The initial price guidance at an international auction to sell Turkish USD-denominated sukuk bonds (Islamic bonds) due February 2020 fell to 5.9% from 6.125% as demand soared to more than $3.5bn, Reuters reported on February 13, citing unnamed banking sources.
On February 12, Turkey’s Ministry of Treasury and Finance—headed by Berat Albayrak who has one eye on issuing debt but another on how the Erdogan administration’s growing network of cheap veg stalls is doing in combatting surging food inflation and retailers and speculators whom officials accuse of subjecting citizens to price-gouging food “terror”—said that it had mandated Citigroup, Kuwait Finance House and Standard Chartered to re-tap international markets with a USD-denominated lease certificate issuance on the global capital markets.

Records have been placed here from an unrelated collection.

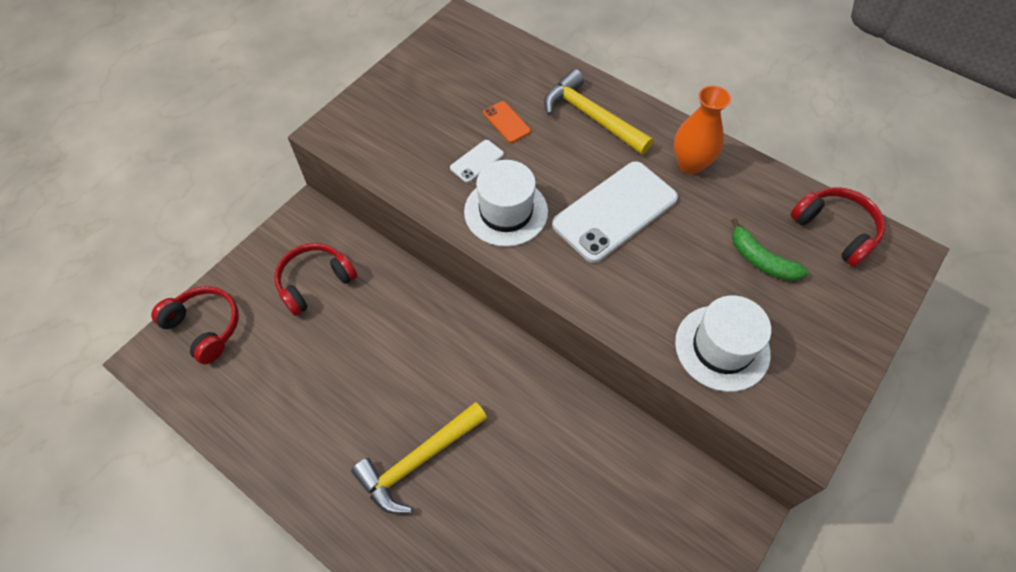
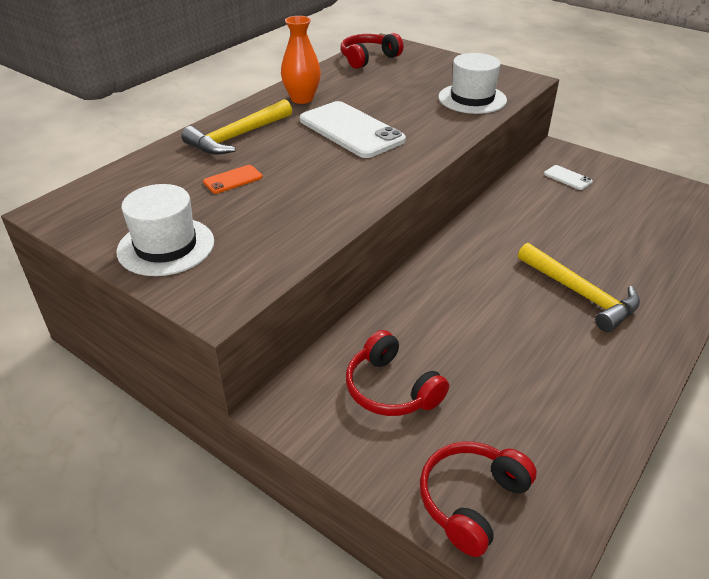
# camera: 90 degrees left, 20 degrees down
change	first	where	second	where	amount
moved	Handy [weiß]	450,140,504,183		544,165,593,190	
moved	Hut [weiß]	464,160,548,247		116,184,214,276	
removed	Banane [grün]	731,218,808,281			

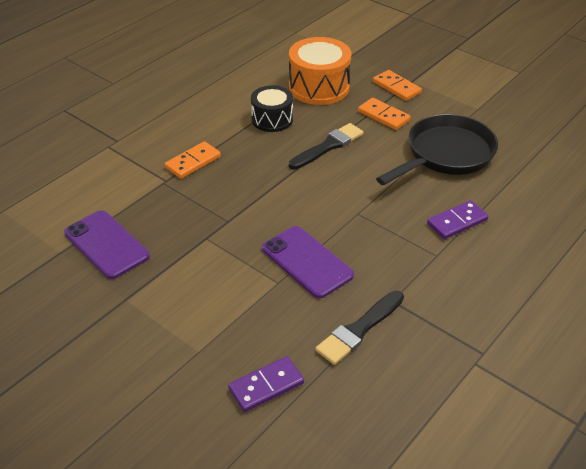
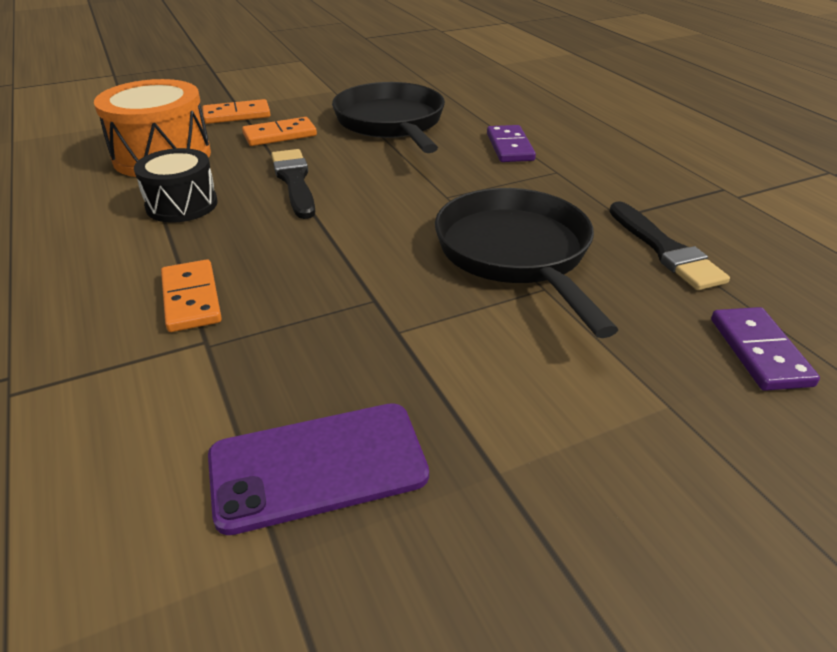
# camera: 65 degrees left, 5 degrees down
change	first	where	second	where	amount
replaced	Handy [lila]	262,226,354,298	Pfanne [schwarz]	435,188,618,338	

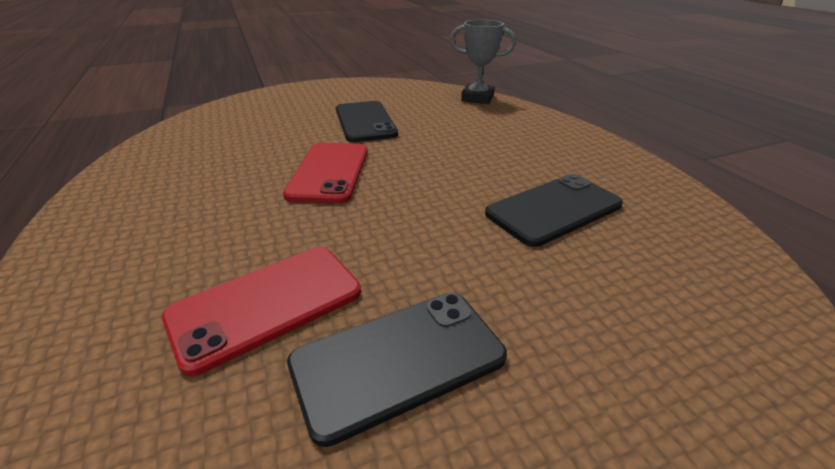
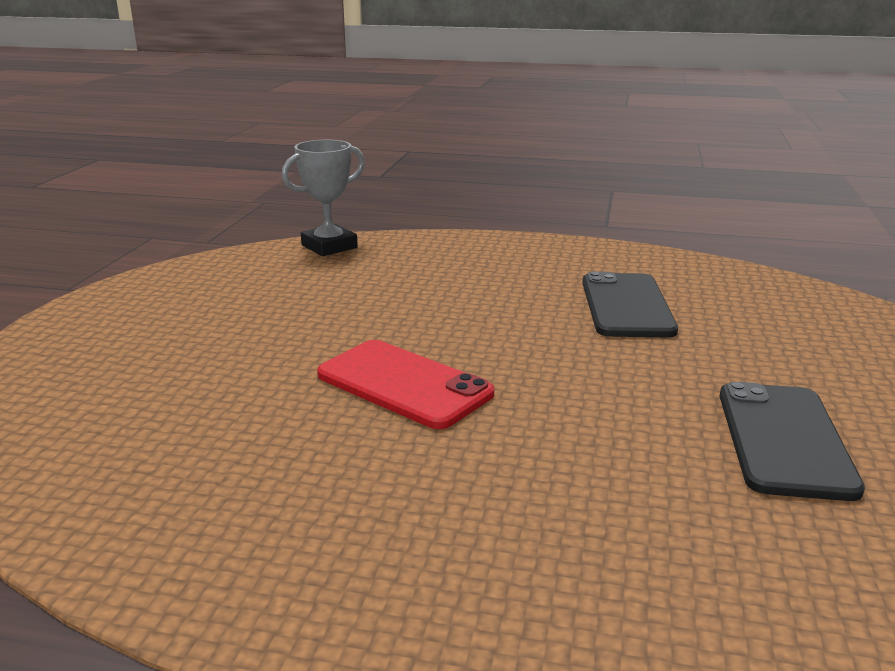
# camera: 55 degrees left, 10 degrees down
change	first	where	second	where	amount
removed	Handy [schwarz]	336,101,398,142			
removed	Handy [rot]	162,247,361,376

Also on February 12, the ministry said in a statement that it had sold 2-year domestic sukuk worth TRY1.48bn, a figure lower than the previously planned TRY2bn.
The ministry did not specify the cost of the sukuk but it previously set the 6-month lease rate for the issuance at 8.8% in its domestic borrowing plan for the month.
On February 6, the ministry said that it had sold €835mn worth of EUR-denominated lease certificates due February 2021 on the domestic market at a 6-month lease rate of 1.45%.
On January 25, the Treasury said it had raised €1.25bn from a EUR-denominated eurobond due March 2025 with a coupon rate of 4.625% and a yield to the investor of 4.75%. Initial price guidance on Turkey’s new euro-denominated bond yield was set at about 5%, unnamed banking sources told Reuters on January 24.
Eurobond sales of $4bn and €2.75bn
Turkey has tapped international markets to sell a total of $4bn and €2.75bn worth of eurobonds since October. The spread over market rates sharply declined to 446bp over the mid-swaps (MP) in the latest eurobond sale, held in January. However, that was still a fairly high level compared to the 336.8bp seen at the previous auction, held in April last year before the Turkish lira experienced its nosedive.
Turkey has raised $3.4bn from the international capital markets in 2019 to date.
The Erdogan administration plans to raise the equivalent of $8bn of external funding in 2019 through bond issues on global capital markets. It raised $7.7bn in financing from such markets in 2018, as opposed to its $6.5bn annual target. Turkey raised $9.1bn from international markets in 2017 versus the planned $6bn.
Fitch rates Turkey at BB/Negative together with Guatemala and Vietnam. Moody’s Rating Services rates Turkey at Ba3/Negative together with Bangladesh, Bolivia and Vietnam while Standard & Poor’s rates Turkey at B+/Stable together with Kenya and Greece.
S&P’s next rating review release date for Turkey is February 15 while Fitch has pencilled in May 3 for its release.
Turkey’s 5-year credit default swap (CDS) rose 5% w/w but fell 16% m/m to 303 on February 12. It was up 76% y/y. The Turkish CDS rose to as high as 566 last September 4 from as low as 152 on January 5, 2018.
Further announcements on the international financial markets have shown the government’s attempts to encourage public and private lenders to tap the markets with asset-backed bonds as bearing more fruit.
Also on February 13, state-owned lender Vakifbank said in a bourse filing that it sold an additional TRY1.12bn worth of 8-year mortgage covered bonds abroad.
The public lender said on January 22 in a bourse filing that it had issued TRY396mn worth of 8-year mortgage covered bonds abroad, adding that total international funds obtained simultaneously reached TRY550mn together with the swaps under Treasury transactions.
Vakifbank did not provide any details as to who bought the paper or at what cost.